The predator dinosaur, given the working name "the Dragon," lived around 200 million years ago, team member Doctor Tomasz Sulej of the Polish Science Academy, told Reuters.
"This is a completely new type of dinosaur that was so far unknown," Sulej said on Friday. "Nobody even expected that members of this group lived in that time, so this gives us new knowledge about the whole evolution of the T-Rex group."
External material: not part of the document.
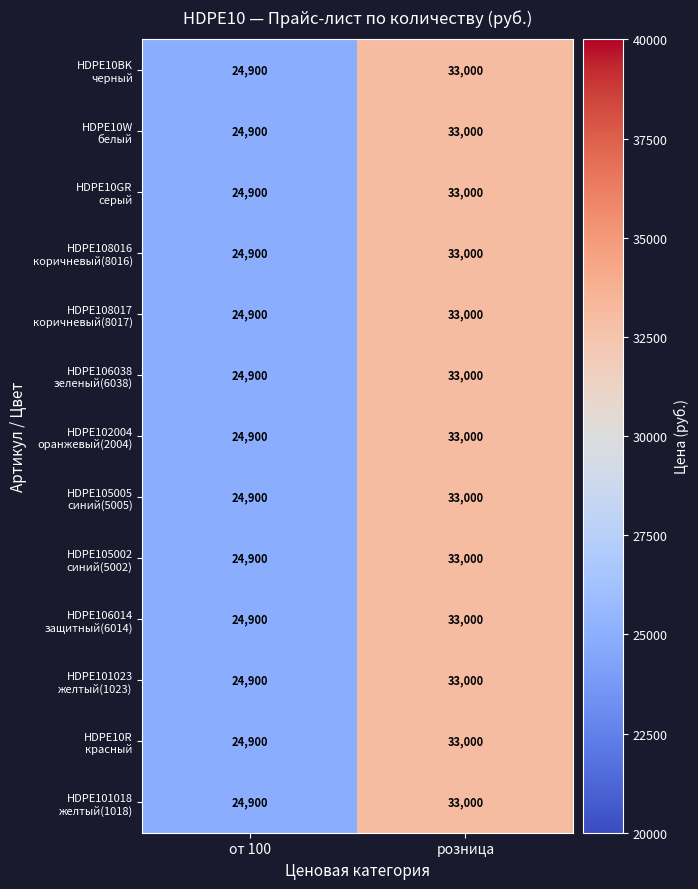

At which category is the sum across all series the highest?

розница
At the same site the group also found a dicynodon -- a reptile which was a direct predecessor of mammals.
"We are almost certain that "Dragon" hunted animals like this herbivorous dicynodon, which looked like hippopotamus but was much bigger," Sulej said.
The paleontologists will continue examining the bones and fully document the discovery before they decide what name to give to the new dinosaur. They will exhibit the findings in Lisowice on August 7 2008, Sulej said.
The intervening period since their discovery has been spent secretly building a museum to cover the remains.